The most unpleasant side effect with FEC is that it makes my muscles very weak. I love to walk with my dog but I have to ensure I am walking somewhere where I can sit down or I feel like my legs will give way. I also get a bit breathless and that`s because the drugs affect my red blood cells as well, and they`re the ones that take oxygen around my body but I know it will all pass. This too will pass as my God and Buddha remind me every day.
About 5 days after my treatment I usually have a day where I feel terribly emotional and have a good cry. It helps, I kick myself up the arse and remind myself that there are many people who are so much worse off than me and crack on with living in the moment instead of worrying about the future.
I have a bit of chemo brain but I play on that!
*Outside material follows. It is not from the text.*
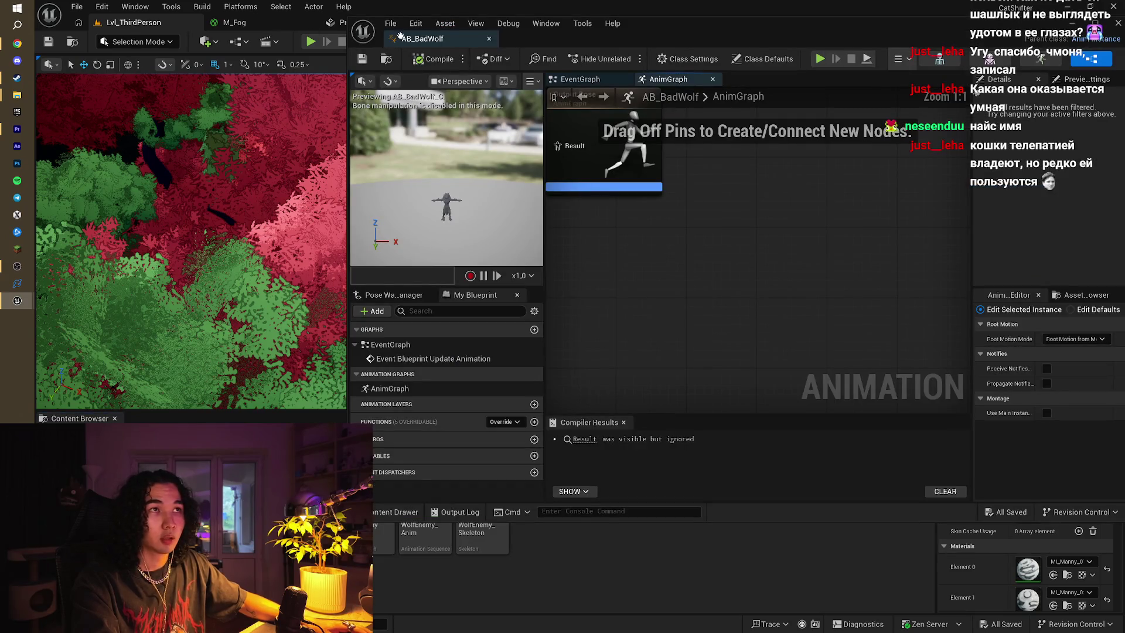
# Select the wolf animation FBXs, excluding the WolfEnemy model, and drag them into the Content Browser
pyautogui.moveTo(418, 37); pyautogui.dragTo(516, 23)
pyautogui.click(170, 23)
Chemo brain makes your worms come out wring and you can forget stuff and feel fuzzy in the head. A bit like a mild hangover.
I had chemo first. It`s called neo-ajuvant therapy and is designed to shrink the tumour and lessen the surgery. I`m going to have my surgery, a lumpectomy in my left breast, some time in July and then some radiotherapy so I`ll get back to you a bit later. Please email me with any questions, I will reply to everyone.
I am so glad I have managed to do all six, I nearly gave up on number four, chemotherapy makes you feel rubbish there is no doubt. But it`s manageable if you find out what works for you and I have been left with a sense of achievement, a bit like when I walked up mount Snowdon with the Australian but that`s another story. As the doc` said when he gave me my diagnosis, “you have a long road ahead of you.” Finishing the chemo helps me to feel like I have given myself the best possible chance of remaining here on this wonderful planet, a while longer.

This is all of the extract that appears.